### PASSAGE GIVEN
◇ ◇ ◇ ◇ ◇ ◇ ◇

Radio monitors have reported broadcasts beamed to Western Europe in the Yiddish language from Communist Rumania this week-end claiming that Yiddish culture and the Yiddish language are flourishing in Rumania. The broadcast quoted Moses Goldman, whom it designated as chairman of the Jewish community of Buenos Aires, as stating during his alleged recent visit to Bucharest:
“It gives special pleasure to every Jew, every progressive Jew, and especially to those who fight against fascism and anti-Semitism, those who fight in the so-called free world, to establish that a country where anti-Semitism reigned supreme is now a free Socialist republic which (supports) the Jewish tradition, Jewish cultural life, Jewish literature, language and teaching, and the Jewish faith.

◇ ◇ ◇ ◇ ◇ ◇ ◇

### SUPPLIED DATA
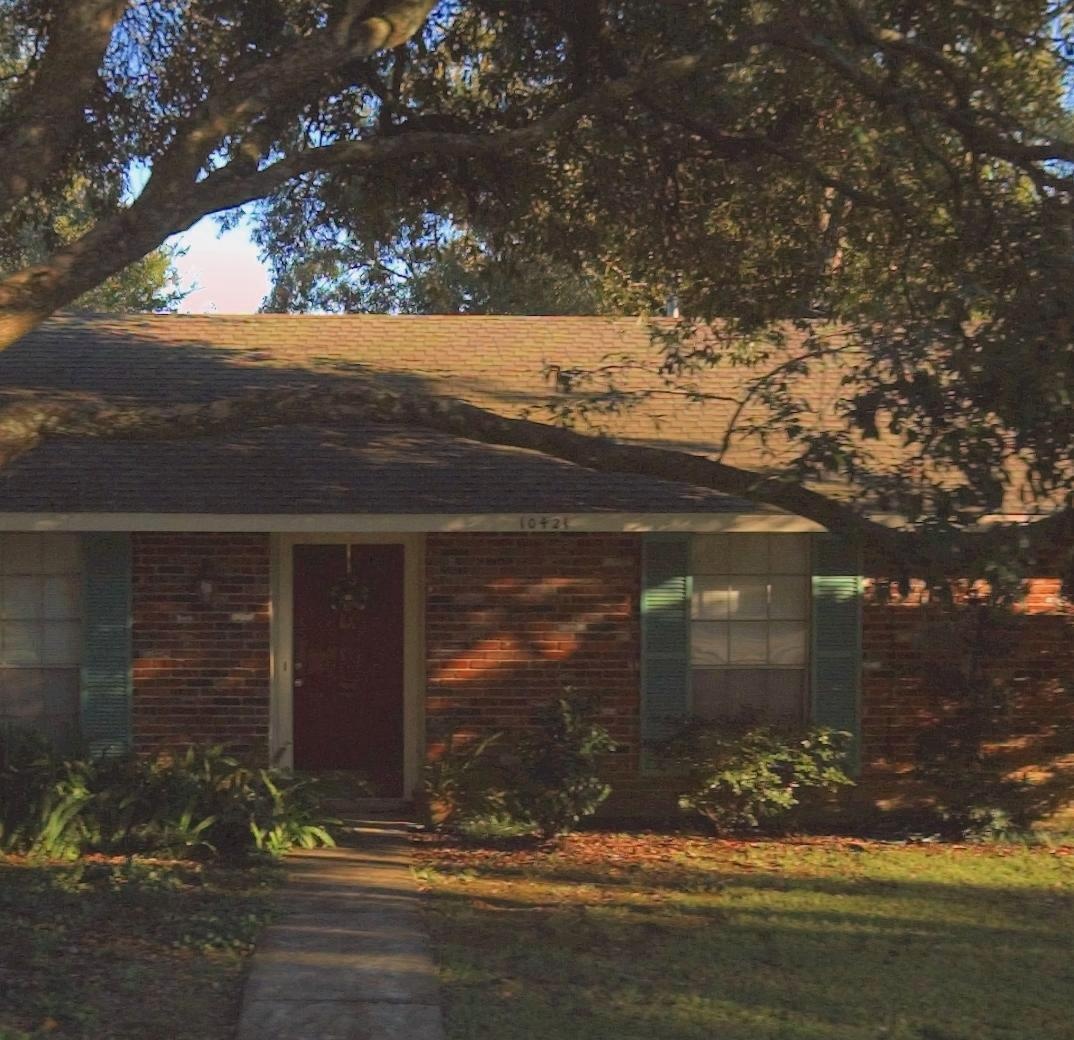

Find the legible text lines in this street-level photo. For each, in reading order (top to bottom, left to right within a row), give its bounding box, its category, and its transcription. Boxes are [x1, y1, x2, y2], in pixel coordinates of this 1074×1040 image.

[517, 514, 571, 532] StreetNumber: 10421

◇ ◇ ◇ ◇ ◇ ◇ ◇

### PROBLEM DETAILS
In the Rumania broadcast report:
1. In what language were the broadcasts made?
2. As chairman of which community was Moses Goldman designated?
3. What does the quoted statement say the country now is?

### WRITTEN ANSWER
1. Yiddish
2. The Jewish community of Buenos Aires
3. A free Socialist republic